Abstract

This study investigated syntactic priming of
 relative clause (RC) attachment preferences in monolingual Turkish speakers
 through a series of experiments. Cross-linguistic variations in RC attachment
 preferences have implied that parsing strategies may not be guided by universal
 principles but language-specific parameters. Thus, several models put forth
 their assumptions about the universality of the parser and the underlying
 mechanisms working in the initial analysis, and the sources of information used
 in sentence processing.  However, there
 is not one single model, the predictions of which could account for all the
 contradictory findings obtained in a myriad of studies using different
 materials and tasks in different languages.

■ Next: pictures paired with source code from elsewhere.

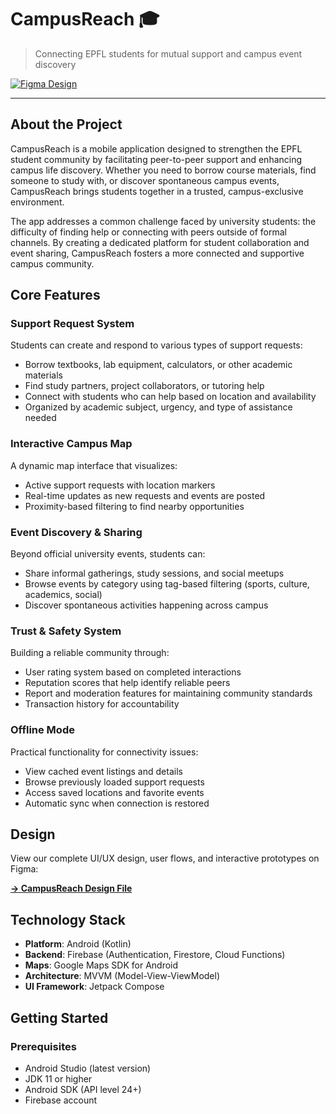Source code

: # CampusReach 🎓

> Connecting EPFL students for mutual support and campus event discovery

[![Figma Design](https://img.shields.io/badge/Figma-Design-purple?logo=figma)](https://www.figma.com/design/yc3KeqSlTPlHXqwDUrHBgG/CampusReach?m=auto&t=KTpDechYdmQCsms0-6)

---

## About the Project

CampusReach is a mobile application designed to strengthen the EPFL student community by facilitating peer-to-peer support and enhancing campus life discovery. Whether you need to borrow course materials, find someone to study with, or discover spontaneous campus events, CampusReach brings students together in a trusted, campus-exclusive environment.

The app addresses a common challenge faced by university students: the difficulty of finding help or connecting with peers outside of formal channels. By creating a dedicated platform for student collaboration and event sharing, CampusReach fosters a more connected and supportive campus community.

## Core Features

###  Support Request System
Students can create and respond to various types of support requests:
- Borrow textbooks, lab equipment, calculators, or other academic materials
- Find study partners, project collaborators, or tutoring help
- Connect with students who can help based on location and availability
- Organized by academic subject, urgency, and type of assistance needed

### Interactive Campus Map
A dynamic map interface that visualizes:
- Active support requests with location markers
- Real-time updates as new requests and events are posted
- Proximity-based filtering to find nearby opportunities

###  Event Discovery & Sharing
Beyond official university events, students can:
- Share informal gatherings, study sessions, and social meetups
- Browse events by category using tag-based filtering (sports, culture, academics, social)
- Discover spontaneous activities happening across campus

###  Trust & Safety System
Building a reliable community through:
- User rating system based on completed interactions
- Reputation scores that help identify reliable peers
- Report and moderation features for maintaining community standards
- Transaction history for accountability

###  Offline Mode
Practical functionality for connectivity issues:
- View cached event listings and details
- Browse previously loaded support requests
- Access saved locations and favorite events
- Automatic sync when connection is restored

## Design

View our complete UI/UX design, user flows, and interactive prototypes on Figma:

**[→ CampusReach Design File](https://www.figma.com/design/yc3KeqSlTPlHXqwDUrHBgG/CampusReach?m=auto&t=KTpDechYdmQCsms0-6)**


## Technology Stack

- **Platform**: Android (Kotlin)
- **Backend**: Firebase (Authentication, Firestore, Cloud Functions)
- **Maps**: Google Maps SDK for Android
- **Architecture**: MVVM (Model-View-ViewModel)
- **UI Framework**: Jetpack Compose

## Getting Started

### Prerequisites
- Android Studio (latest version)
- JDK 11 or higher
- Android SDK (API level 24+)
- Firebase account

In order to investigate RC
 attachment preferences further in detail, we conducted two offline
 (pen-and-paper) tasks and an online (self-paced reading) task. The results
 showed that monolingual Turkish speakers had no clear attachment preferences on
 condition that several confounding factors were controlled. More precisely, RC
 attachment preferences varied depending on the semantic factors (e.g. semantic
 associations of the host NP with the proximal and the distal predicate), task
 requirements (e.g. implicit or directed), and techniques (e.g. offline or
 online) employed in the studies. Nonetheless, the effect of syntactic priming
 showed that monolingual Turkish speakers distinguished the tree hierarchical
 configuration of the alternative attachment interpretations. Furthermore, the
 results suggested that a tendency towards NP1 attachment preference might be
 attributed to processing difficulty, as a strategy to minimize cognitive
 demand, arising from conditions such as structural complexity (active vs.
 passive), task requirements, and research design (offline vs. online, or
 directed attention vs. implicit processing).